Entre los negativos, por supuesto, tenemos a aquellos niños que no consiguen desligarse completamente de esta chorrada y que viven con preocupación y culpa el hecho de que les dé gustito tocarse ahí abajo a todas horas, o que se mueran de ganas de ver lo que tiene la tía Fulgencia debajo de la falda. Eso sí que es malo (crear una culpa ridícula en el corazón de un niño) y no escribir “teta” en Google Imágenes.
Entre los efectos absurdos, tirando a humorísticos, tenemos el momento en el que las personas que repiten el mito y lo sustentan se caen teatralmente del guindo, descubriendo que ---¡Oh, sorpresa!--- la imagen completamente falsa que se habían hecho de la realidad es... de hecho... falsa.
Mi madre siempre cuenta que yo, a mis tiernos seis años, me dedicaba a hacer dibujitos de seres humanos (hombres y mujeres) en los que tanto los genitales como otras zonas del cuerpo relacionadas con la sexualidad no sólo estaban plasmados explícitamente, sino que, además, su tamaño era desproporcionadamente grande si lo comparamos con el David de Miguel Ángel. A continuación, se los regalaba a uno de mis compañeritos de clase y le decía que eran un regalo para su mamá.

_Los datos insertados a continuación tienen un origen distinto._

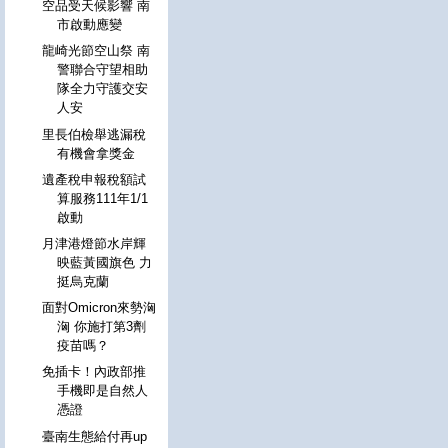
空品受天候影響 南
市啟動應變
龍崎光節空山祭 南
警聯合守望相助
隊全力守護交安
人安
里長伯檢舉逃漏稅
有機會拿獎金
遺產稅申報稅額試
算服務111年1/1
啟動
月津港燈節水岸輝
映藍黃國旗色 力
挺烏克蘭
面對Omicron來勢洶
洶 你施打第3劑
疫苗嗎？
免插卡！內政部推
手機即是自然人
憑證
臺南生態給付再up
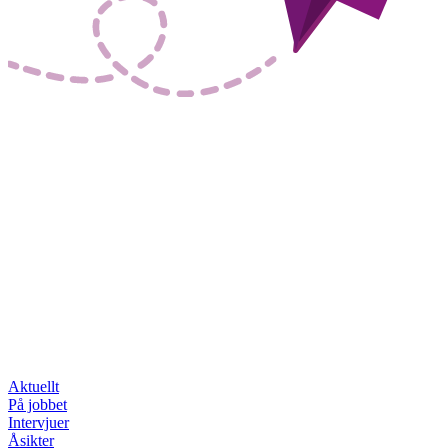
Aktuellt
På jobbet
Intervjuer
Åsikter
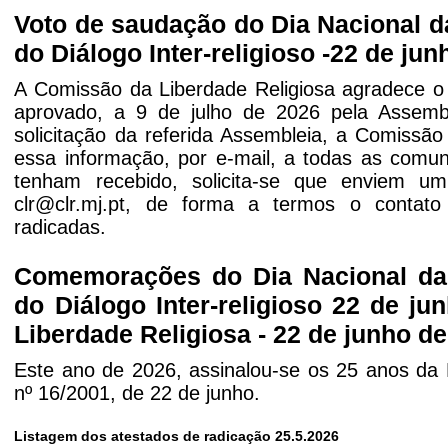
Voto de saudação do Dia Nacional d
do Diálogo Inter-religioso -22 de jun
A Comissão da Liberdade Religiosa agradece o
aprovado, a 9 de julho de 2026 pela Assembl
solicitação da referida Assembleia, a Comissão
essa informação, por e-mail, a todas as comu
tenham recebido, solicita-se que enviem u
clr@clr.mj.pt, de forma a termos o contato
radicadas.
Comemorações do Dia Nacional da 
do Diálogo Inter-religioso 22 de ju
Liberdade Religiosa - 22 de junho d
Este ano de 2026, assinalou-se os 25 anos da L
nº 16/2001, de 22 de junho.
Listagem dos atestados de radicação 25.5.2026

Como podéis suponer, un buen día, mientras se caía del guindo, mi maestra de primero de primaria llamó a mi madre para “hablar del tema”. No sé cómo apaciguaría mi madre los exaltados ánimos de la falsamente escandalizada señora, pero perfectamente podría haberle comentado que no tenía ningún sentido negar que el sexo está entretejido densamente en el mundo en el que habitamos y que yo, como cualquier cachorro curioso de homo sapiens, me había dado cuenta de tal obviedad. Vamos, que, si yo quemaba el colegio, que la llamase. Pero para este tipo de cosas... en fin.

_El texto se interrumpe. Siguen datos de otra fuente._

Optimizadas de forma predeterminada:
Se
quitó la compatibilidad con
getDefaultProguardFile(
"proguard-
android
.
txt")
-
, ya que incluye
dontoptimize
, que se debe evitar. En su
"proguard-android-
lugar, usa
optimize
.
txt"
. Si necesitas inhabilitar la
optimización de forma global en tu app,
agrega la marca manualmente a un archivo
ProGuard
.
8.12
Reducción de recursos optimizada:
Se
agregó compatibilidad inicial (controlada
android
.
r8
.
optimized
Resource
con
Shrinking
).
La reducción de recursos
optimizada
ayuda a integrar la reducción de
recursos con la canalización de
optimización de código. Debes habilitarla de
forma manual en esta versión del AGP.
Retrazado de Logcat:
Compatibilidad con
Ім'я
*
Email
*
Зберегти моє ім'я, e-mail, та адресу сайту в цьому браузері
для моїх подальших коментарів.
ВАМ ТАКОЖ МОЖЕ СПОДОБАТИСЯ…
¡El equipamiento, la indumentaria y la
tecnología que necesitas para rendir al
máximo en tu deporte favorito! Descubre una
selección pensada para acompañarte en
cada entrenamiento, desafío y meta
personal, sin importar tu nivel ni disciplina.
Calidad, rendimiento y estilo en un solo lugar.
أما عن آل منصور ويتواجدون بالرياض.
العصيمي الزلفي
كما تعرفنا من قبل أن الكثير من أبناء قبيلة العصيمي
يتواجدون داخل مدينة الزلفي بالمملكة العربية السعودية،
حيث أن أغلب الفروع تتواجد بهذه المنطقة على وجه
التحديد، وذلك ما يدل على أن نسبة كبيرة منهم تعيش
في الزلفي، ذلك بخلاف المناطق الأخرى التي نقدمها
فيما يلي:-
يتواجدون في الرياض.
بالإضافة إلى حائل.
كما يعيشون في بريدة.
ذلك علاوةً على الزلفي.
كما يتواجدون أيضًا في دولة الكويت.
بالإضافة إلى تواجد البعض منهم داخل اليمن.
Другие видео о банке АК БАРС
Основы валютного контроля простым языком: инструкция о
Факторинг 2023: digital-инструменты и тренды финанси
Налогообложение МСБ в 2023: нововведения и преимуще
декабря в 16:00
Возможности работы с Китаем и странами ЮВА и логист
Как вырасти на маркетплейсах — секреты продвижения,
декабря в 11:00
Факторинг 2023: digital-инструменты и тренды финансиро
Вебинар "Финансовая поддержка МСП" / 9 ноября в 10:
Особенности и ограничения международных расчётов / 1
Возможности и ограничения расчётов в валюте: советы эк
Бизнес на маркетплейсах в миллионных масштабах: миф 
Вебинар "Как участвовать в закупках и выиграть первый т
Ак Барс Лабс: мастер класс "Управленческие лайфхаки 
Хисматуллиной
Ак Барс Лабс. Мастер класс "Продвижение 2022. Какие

Algo similar ocurre con los retrones, a los que mucha gente ve como niños eternos, y quienes corremos el riesgo (al depender de terceras personas para llevar a cabo ciertas actividades) de sufrir con mayor intensidad el ataque constante de la negación loca de la realidad sexual del universo.

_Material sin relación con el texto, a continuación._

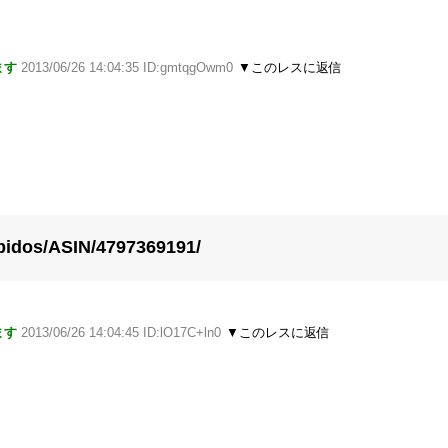
ます
2013/06/26 14:04:35 ID:gmtqgOwm0
▼このレスに返信
bidos/ASIN/4797369191/
ます
2013/06/26 14:04:45 ID:lO17C+ln0
▼このレスに返信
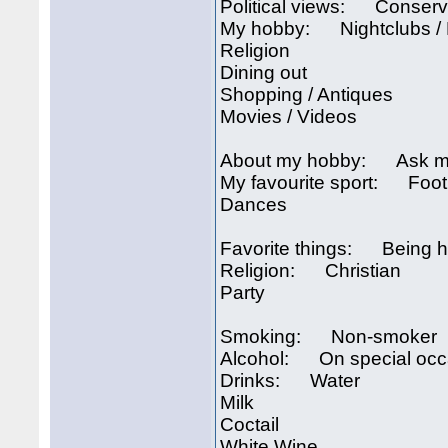
Political views: Conserv
My hobby: Nightclubs /
Religion
Dining out
Shopping / Antiques
Movies / Videos
About my hobby: Ask me
My favourite sport: Foot
Dances
Favorite things: Being 
Religion: Christian
Party
Smoking: Non-smoker
Alcohol: On special occ
Drinks: Water
Milk
Coctail
White Wine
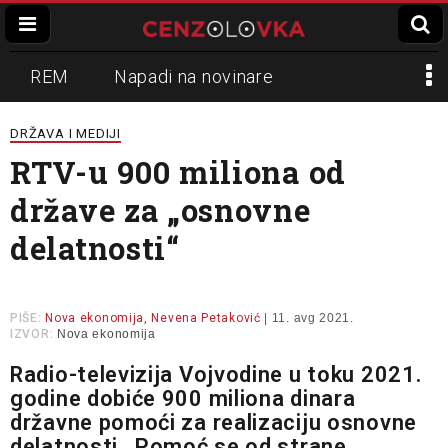
REM
Napadi na novinare
Zvučni top
Crna Gora
N1
DRŽAVA I MEDIJI
RTV-u 900 miliona od
Propaganda
Lokalni mediji
države za „osnovne
Informer
Slavko Ćuruvija
delatnosti“
PIŠE:
Nova ekonomija, Nevena Petaković
| 11. avg 2021.
IZVOR:
Nova ekonomija
Radio-televizija Vojvodine u toku 2021.
godine dobiće 900 miliona dinara
državne pomoći za realizaciju osnovne
delatnosti. Pomoć se od strane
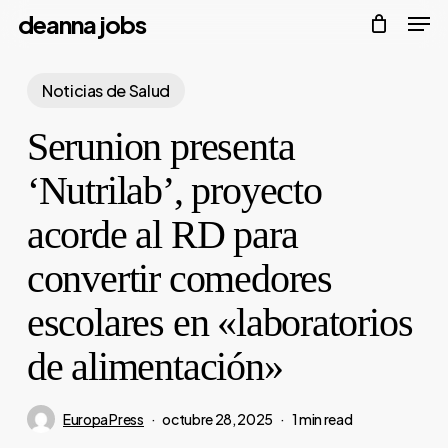
Men
Skip
deanna jobs
to
Close
main
Noticias de Salud
Menu
content
Serunion presenta
‘Nutrilab’, proyecto
acorde al RD para
convertir comedores
escolares en «laboratorios
de alimentación»
Europa Press
octubre 28, 2025
1 min read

Por eso, cuando leo noticias como ésta, en la que nos cuentan que una famosa y bella parapléjica se dedica a disipar el mito de que los retrones somos lisitos abajo como el Ken, o como aquella que comentamos en este blog acerca de una asociación de Barcelona que tiene (entre otros) también este objetivo, me da por pensar: ¿Es que realmente hace falta “disipar” el mito? ¿Es que de hecho existe alguien con dos dedos de frente que se haya creído la canción? Entiendo que se repita incesantemente el asunto si eso consigue que no sé quién se sienta mejor, pero, ¿creérselo? ¿En serio?
Por eso también, un día que salía de casa y una abuelica vecina del edificio me preguntó:
---Ay, hijo mío. ¿Te vas de paseíco? ---con la misma entonación que se usa para hablarle a un niño de seis años.
Le contesté:
---Sí, me voy a emborracharme y de mujeres cochinas.
Y observé con interés cómo se le notaba clarísimamente en la cara que el cerebro se le estaba reseteando mientras se caía de un guindo de 300 metros de altura.